▸ Job item
Repeat, exactly as written, the line containing "çıkardığımız en önemli" and each line after it through the end of the data.

-- Source records follows --

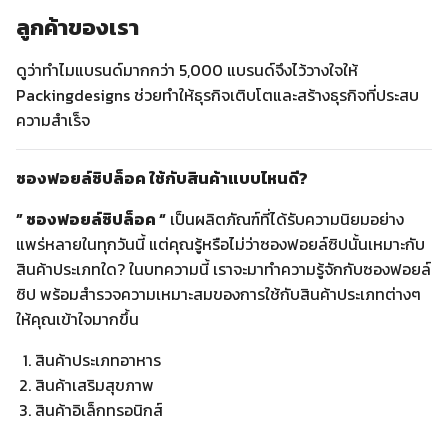
ลูกค้าของเรา
ดูว่าทำไมแบรนด์มากกว่า 5,000 แบรนด์จึงไว้วางใจให้
Packingdesigns ช่วยทำให้ธุรกิจเติบโตและสร้างธุรกิจที่ประสบ
ความสำเร็จ
ซองฟอยล์ซิปล็อค ใช้กับสินค้าแบบไหนดี?
” ซองฟอยล์ซิปล็อค “
เป็นผลิตภัณฑ์ที่ได้รับความนิยมอย่าง
แพร่หลายในทุกวันนี้ แต่คุณรู้หรือไม่ว่าซองฟอยล์ซิปนั้นเหมาะกับ
สินค้าประเภทใด? ในบทความนี้ เราจะมาทำความรู้จักกับซองฟอยล์
ซิป พร้อมสำรวจความเหมาะสมของการใช้กับสินค้าประเภทต่างๆ
ให้คุณเข้าใจมากขึ้น
สินค้าประเภทอาหาร
สินค้าเสริมสุขภาพ
สินค้าอิเล็กทรอนิกส์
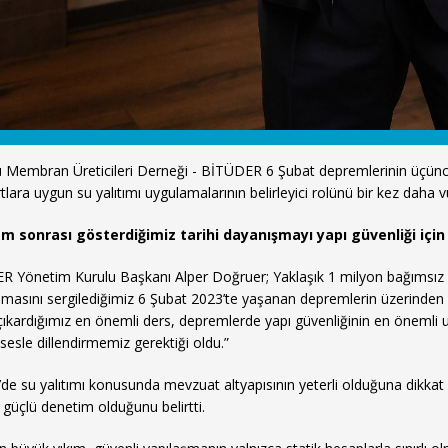
 Membran Üreticileri Derneği - BİTÜDER 6 Şubat depremlerinin üçüncü 
tlara uygun su yalıtımı uygulamalarının belirleyici rolünü bir kez daha v
m sonrası gösterdiğimiz tarihi dayanışmayı yapı güvenliği için
 Yönetim Kurulu Başkanı Alper Doğruer; Yaklaşık 1 milyon bağımsız b
masını sergilediğimiz 6 Şubat 2023’te yaşanan depremlerin üzerinden 
çıkardığımız en önemli ders, depremlerde yapı güvenliğinin en önemli u
sesle dillendirmemiz gerektiği oldu.”
’de su yalıtımı konusunda mevzuat altyapısının yeterli olduğuna dikkat 
güçlü denetim olduğunu belirtti.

-- Source records concluded --

▸ Result
çıkardığımız en önemli ders, depremlerde yapı güvenliğinin en önemli u
sesle dillendirmemiz gerektiği oldu.”
’de su yalıtımı konusunda mevzuat altyapısının yeterli olduğuna dikkat 
güçlü denetim olduğunu belirtti.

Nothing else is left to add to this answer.